**Task to complete**
Only a number is expected in reply: the count of lines below where the word "массива" occurs.

**Recorded data**
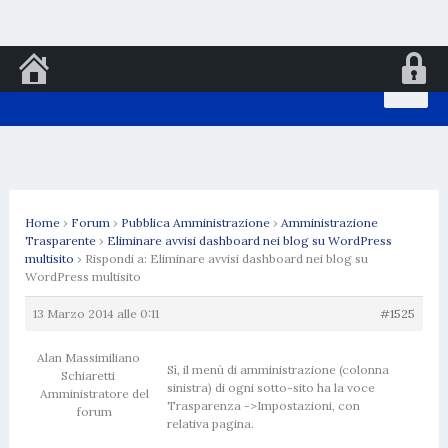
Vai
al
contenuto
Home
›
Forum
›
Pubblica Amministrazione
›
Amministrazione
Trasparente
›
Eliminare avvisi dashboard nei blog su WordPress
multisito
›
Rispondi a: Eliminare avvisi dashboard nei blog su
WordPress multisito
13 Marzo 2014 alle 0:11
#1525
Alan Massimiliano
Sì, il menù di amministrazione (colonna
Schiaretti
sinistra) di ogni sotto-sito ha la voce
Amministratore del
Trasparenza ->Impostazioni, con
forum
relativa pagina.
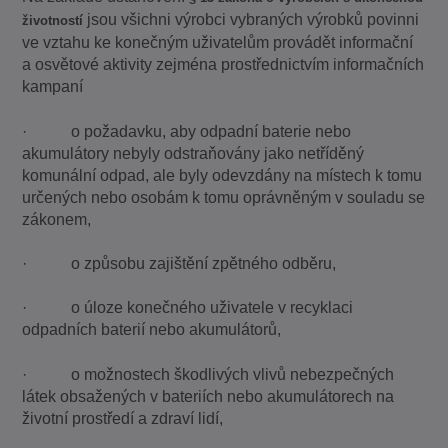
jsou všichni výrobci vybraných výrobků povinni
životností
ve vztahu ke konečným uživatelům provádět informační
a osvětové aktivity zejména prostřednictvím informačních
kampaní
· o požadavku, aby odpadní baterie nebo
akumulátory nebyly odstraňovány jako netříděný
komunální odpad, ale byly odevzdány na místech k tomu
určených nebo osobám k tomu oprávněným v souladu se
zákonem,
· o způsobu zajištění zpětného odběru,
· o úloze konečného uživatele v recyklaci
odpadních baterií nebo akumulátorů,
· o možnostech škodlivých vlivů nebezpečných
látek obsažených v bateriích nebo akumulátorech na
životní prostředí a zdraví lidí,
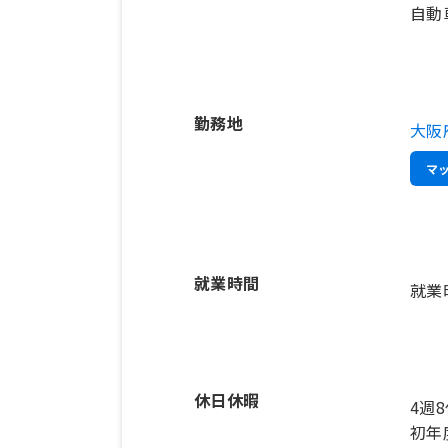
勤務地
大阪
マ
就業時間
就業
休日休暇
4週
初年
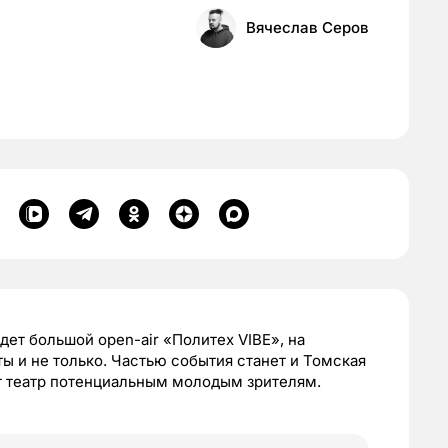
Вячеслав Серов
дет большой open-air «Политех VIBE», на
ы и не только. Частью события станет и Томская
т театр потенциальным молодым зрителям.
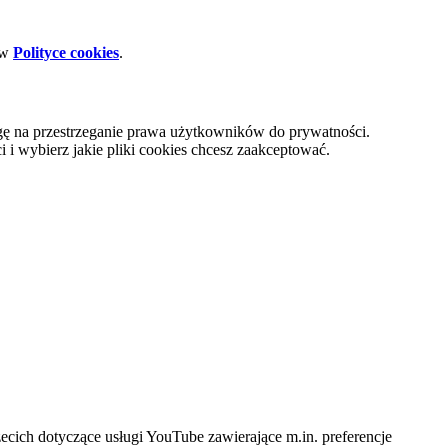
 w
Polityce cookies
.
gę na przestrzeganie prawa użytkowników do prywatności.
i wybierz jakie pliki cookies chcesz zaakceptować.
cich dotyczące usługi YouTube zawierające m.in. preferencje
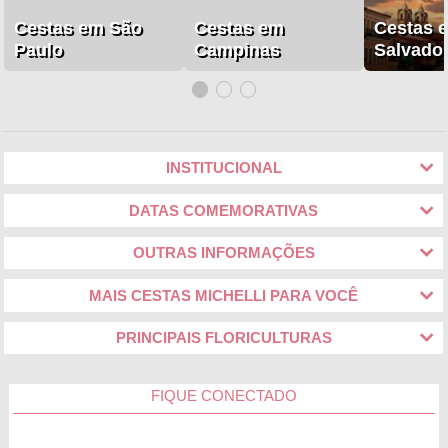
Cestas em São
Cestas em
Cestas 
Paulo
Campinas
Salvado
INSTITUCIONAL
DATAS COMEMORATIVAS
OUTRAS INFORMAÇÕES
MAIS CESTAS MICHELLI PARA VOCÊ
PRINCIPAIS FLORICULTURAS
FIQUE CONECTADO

---

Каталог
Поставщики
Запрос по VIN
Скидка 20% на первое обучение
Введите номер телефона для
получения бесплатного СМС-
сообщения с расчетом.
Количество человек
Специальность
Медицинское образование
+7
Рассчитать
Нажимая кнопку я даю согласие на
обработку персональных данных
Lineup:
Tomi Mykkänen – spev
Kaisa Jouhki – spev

* * *

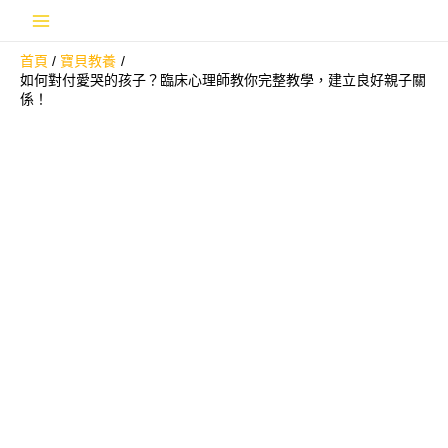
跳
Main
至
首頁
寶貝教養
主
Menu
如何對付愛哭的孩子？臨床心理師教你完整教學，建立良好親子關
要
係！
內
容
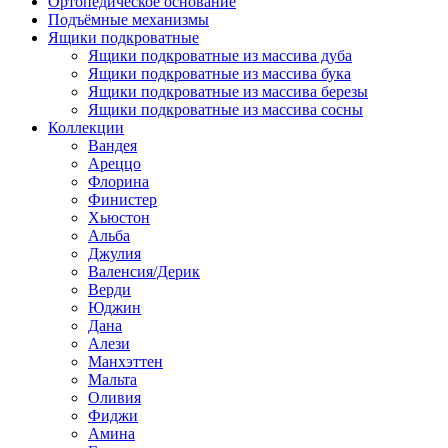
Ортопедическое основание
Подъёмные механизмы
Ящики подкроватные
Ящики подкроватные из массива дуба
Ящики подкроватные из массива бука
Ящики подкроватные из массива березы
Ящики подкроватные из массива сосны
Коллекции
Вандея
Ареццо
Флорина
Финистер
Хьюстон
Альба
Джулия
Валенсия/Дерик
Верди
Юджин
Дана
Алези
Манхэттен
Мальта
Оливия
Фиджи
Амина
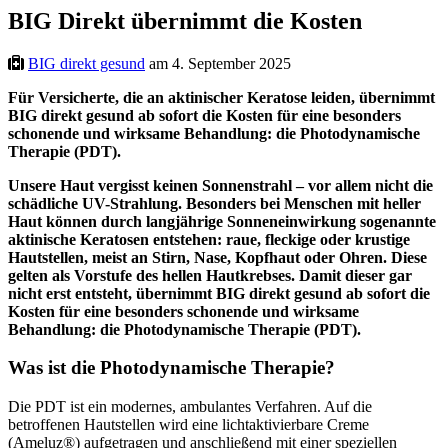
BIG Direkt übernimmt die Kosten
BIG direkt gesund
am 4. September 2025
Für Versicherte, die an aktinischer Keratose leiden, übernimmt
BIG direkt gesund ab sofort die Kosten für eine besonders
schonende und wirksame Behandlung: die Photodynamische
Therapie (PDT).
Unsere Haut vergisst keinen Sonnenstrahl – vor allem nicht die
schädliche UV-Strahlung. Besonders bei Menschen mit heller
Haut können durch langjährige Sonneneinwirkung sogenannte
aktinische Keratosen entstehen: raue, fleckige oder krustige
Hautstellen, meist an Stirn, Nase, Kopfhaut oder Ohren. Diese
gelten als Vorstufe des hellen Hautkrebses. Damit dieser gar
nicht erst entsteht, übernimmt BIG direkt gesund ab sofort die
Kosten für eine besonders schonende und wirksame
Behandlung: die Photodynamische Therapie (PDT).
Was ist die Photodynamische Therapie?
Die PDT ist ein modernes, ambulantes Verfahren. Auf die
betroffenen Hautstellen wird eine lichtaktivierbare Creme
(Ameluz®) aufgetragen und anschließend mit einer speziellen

**Result**
4